Task goal » Across the listing below, how many lines have the word "nursery" in them? Provide only the number.

Supplied data »

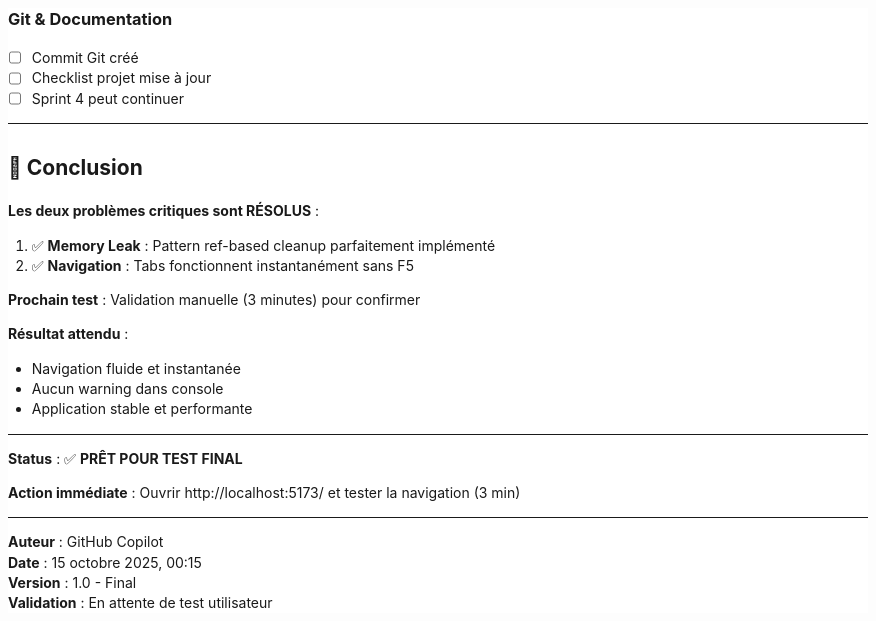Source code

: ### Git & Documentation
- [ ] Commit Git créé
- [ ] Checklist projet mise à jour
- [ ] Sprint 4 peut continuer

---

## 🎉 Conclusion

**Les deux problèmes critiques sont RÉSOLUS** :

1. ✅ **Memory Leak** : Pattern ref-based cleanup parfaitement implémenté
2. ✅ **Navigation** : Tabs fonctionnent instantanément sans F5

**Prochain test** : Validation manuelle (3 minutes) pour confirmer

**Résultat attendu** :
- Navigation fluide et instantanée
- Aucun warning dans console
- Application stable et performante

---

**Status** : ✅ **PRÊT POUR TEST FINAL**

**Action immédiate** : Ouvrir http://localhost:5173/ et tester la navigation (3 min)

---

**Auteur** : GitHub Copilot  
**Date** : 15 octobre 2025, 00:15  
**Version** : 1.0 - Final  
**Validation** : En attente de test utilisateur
==
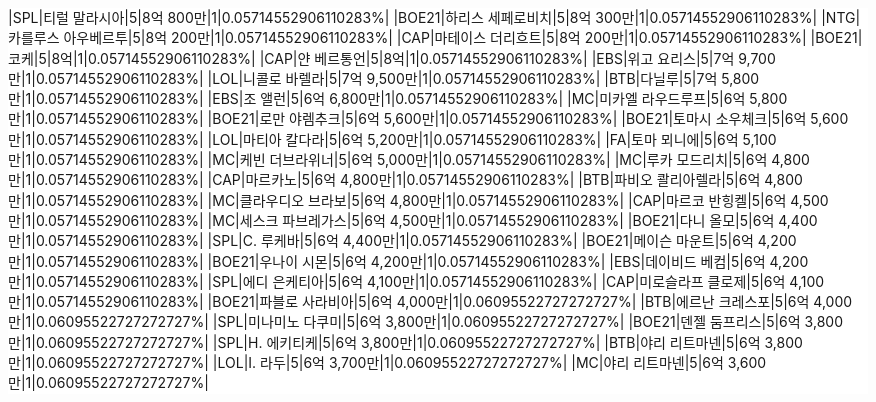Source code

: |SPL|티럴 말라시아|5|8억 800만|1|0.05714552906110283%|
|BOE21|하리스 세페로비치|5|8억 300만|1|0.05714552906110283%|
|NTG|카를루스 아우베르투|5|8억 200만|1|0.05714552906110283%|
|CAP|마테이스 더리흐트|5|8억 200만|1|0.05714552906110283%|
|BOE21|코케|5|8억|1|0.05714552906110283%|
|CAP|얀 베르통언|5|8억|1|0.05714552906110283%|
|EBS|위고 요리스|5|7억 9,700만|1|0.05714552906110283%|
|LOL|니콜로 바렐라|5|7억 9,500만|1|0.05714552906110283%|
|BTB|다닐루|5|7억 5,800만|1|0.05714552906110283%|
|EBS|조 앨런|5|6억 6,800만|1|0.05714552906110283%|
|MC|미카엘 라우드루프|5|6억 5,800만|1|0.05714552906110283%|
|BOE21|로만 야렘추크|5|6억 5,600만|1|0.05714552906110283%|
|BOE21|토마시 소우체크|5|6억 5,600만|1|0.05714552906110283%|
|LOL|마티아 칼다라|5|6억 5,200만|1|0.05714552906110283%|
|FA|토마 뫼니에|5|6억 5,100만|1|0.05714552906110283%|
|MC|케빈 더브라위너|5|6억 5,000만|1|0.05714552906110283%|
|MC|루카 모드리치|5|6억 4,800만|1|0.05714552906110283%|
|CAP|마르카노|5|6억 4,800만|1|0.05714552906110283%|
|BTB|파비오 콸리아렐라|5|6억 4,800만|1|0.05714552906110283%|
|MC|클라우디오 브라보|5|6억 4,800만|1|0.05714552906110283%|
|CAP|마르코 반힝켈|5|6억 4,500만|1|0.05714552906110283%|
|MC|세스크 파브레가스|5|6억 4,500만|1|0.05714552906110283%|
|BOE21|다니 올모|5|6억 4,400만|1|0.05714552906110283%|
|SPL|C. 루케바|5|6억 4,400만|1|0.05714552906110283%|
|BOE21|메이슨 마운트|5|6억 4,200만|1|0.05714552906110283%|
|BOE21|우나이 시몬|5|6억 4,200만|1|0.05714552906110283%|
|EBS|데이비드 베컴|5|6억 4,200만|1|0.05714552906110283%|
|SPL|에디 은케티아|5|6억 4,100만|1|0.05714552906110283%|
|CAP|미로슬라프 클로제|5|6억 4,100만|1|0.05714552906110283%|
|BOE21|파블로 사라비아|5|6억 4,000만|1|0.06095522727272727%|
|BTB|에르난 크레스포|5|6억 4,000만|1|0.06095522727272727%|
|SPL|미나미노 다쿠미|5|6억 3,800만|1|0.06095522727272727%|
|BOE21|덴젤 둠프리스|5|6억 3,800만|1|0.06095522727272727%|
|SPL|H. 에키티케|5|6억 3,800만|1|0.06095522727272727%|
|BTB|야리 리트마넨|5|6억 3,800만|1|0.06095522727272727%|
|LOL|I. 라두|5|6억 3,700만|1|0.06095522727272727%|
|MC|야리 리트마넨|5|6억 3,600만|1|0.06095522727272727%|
==
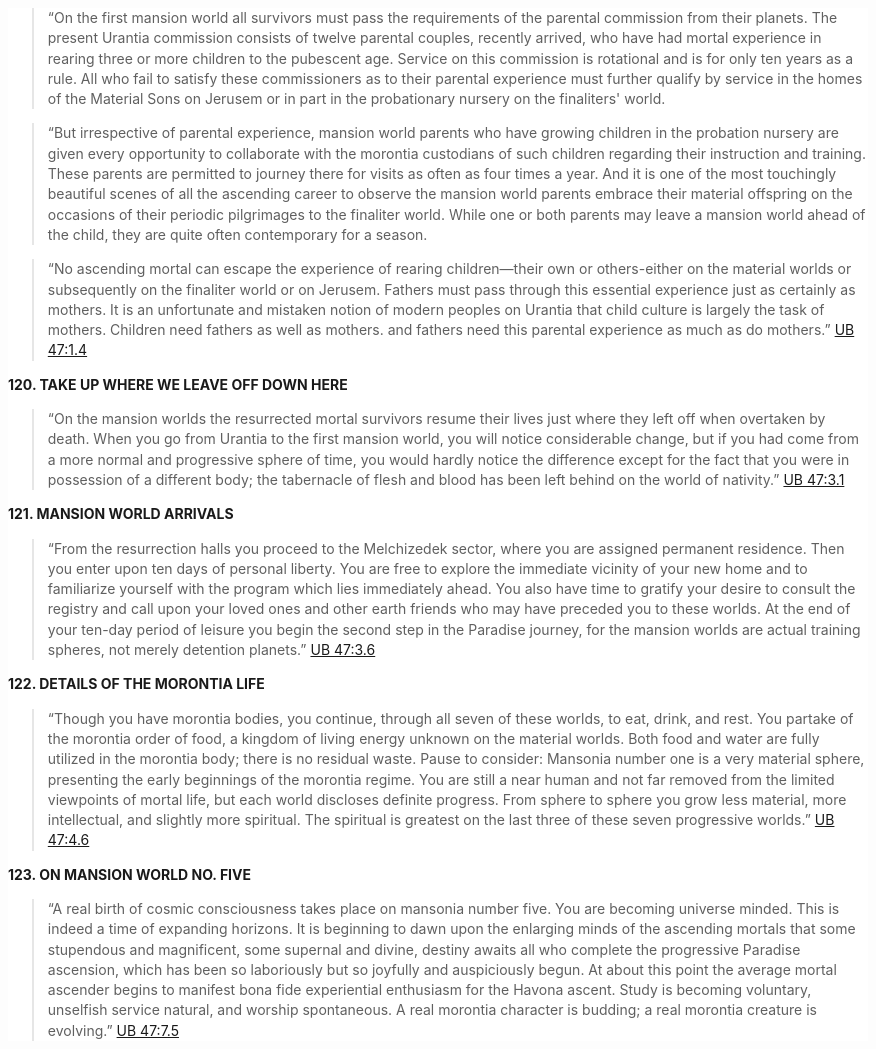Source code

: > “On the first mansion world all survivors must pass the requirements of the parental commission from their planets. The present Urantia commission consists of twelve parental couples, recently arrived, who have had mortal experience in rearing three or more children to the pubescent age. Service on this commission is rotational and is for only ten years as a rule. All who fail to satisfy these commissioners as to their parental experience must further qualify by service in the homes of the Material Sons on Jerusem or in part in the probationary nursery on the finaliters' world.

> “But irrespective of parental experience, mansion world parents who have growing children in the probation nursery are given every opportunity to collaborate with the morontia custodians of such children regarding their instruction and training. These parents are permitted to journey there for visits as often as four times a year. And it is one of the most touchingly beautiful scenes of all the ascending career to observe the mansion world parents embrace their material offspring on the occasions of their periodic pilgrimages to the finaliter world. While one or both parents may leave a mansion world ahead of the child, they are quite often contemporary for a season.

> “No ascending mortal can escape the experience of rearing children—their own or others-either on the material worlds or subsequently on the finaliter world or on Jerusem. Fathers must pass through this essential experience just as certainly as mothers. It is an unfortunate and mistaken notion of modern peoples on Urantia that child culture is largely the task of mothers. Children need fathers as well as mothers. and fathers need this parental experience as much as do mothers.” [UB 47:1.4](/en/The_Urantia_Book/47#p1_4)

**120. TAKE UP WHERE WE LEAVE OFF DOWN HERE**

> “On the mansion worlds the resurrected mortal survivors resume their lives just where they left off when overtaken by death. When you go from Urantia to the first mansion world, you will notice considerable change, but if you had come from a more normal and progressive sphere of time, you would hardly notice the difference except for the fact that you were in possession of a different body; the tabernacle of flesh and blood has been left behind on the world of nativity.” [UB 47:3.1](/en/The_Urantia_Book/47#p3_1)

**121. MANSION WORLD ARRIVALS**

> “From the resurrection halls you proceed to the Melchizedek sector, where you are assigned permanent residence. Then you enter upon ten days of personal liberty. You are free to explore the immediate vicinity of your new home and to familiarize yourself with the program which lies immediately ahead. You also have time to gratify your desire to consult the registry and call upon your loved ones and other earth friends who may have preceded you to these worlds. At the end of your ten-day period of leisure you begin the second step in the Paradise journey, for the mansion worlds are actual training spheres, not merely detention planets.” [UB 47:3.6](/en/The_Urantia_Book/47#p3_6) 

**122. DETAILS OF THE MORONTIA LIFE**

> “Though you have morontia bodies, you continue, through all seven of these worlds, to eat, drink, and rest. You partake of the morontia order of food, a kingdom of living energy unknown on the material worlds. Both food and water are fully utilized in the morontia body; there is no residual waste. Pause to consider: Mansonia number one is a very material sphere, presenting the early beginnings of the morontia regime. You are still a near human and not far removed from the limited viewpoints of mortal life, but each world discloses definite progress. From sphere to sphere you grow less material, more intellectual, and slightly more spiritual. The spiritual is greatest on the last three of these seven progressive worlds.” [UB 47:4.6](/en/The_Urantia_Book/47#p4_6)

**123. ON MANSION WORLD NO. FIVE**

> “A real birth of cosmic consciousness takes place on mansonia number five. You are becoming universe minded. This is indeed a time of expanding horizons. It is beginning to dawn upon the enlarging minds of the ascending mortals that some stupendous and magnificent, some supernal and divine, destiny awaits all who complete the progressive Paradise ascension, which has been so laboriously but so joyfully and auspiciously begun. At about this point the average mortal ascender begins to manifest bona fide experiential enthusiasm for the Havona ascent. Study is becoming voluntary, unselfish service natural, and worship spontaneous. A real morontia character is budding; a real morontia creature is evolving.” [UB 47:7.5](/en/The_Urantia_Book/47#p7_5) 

Response to the task » 2